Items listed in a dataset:
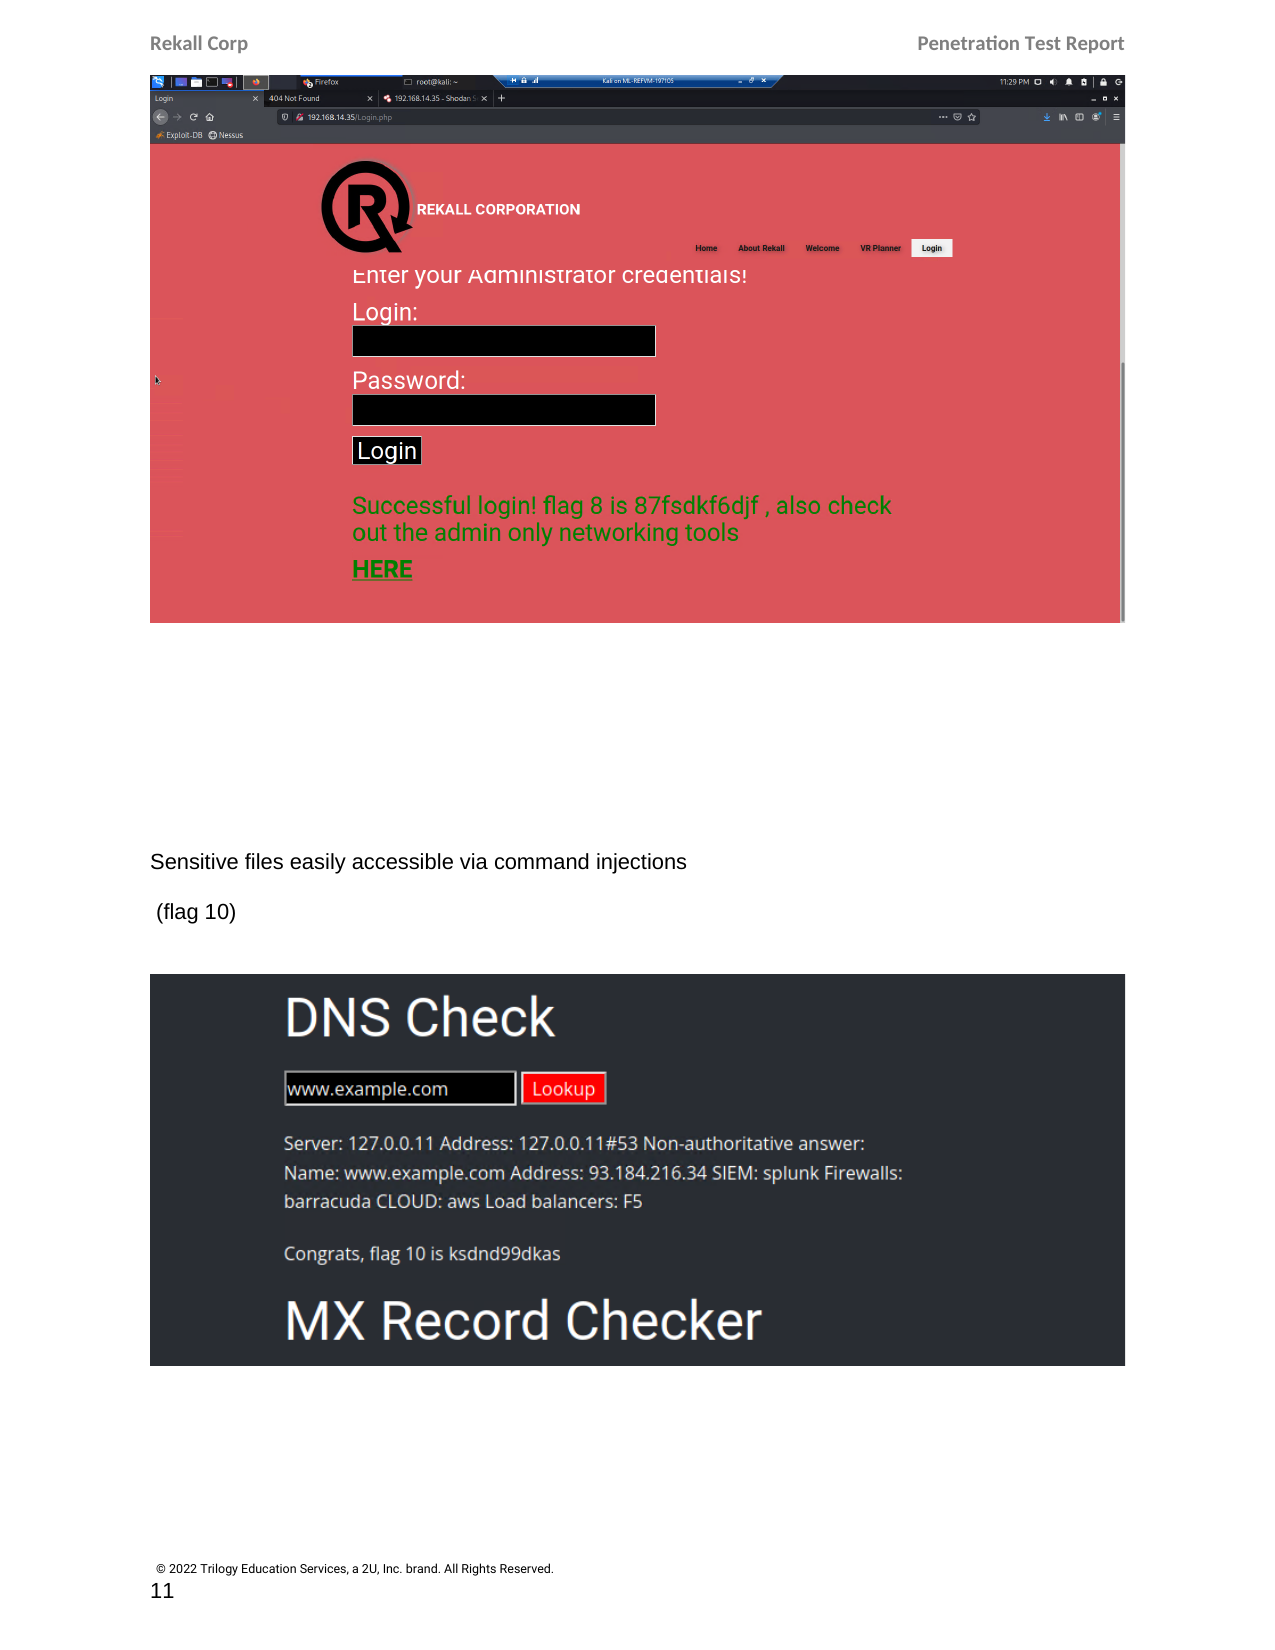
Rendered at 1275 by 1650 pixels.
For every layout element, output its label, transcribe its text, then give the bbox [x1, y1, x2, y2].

text Sensitive files easily accessible via command injections [150, 849, 1125, 874]
picture [150, 75, 1125, 623]
text (flag 10) [150, 899, 1125, 924]
picture [150, 974, 1125, 1366]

» **WORK REQUIRED**
Repeat only the lines from the one holding "For every layout" through the last line of the data.

» **RESULT**
For every layout element, output its label, transcribe its text, then give the bbox [x1, y1, x2, y2].

text Sensitive files easily accessible via command injections [150, 849, 1125, 874]
picture [150, 75, 1125, 623]
text (flag 10) [150, 899, 1125, 924]
picture [150, 974, 1125, 1366]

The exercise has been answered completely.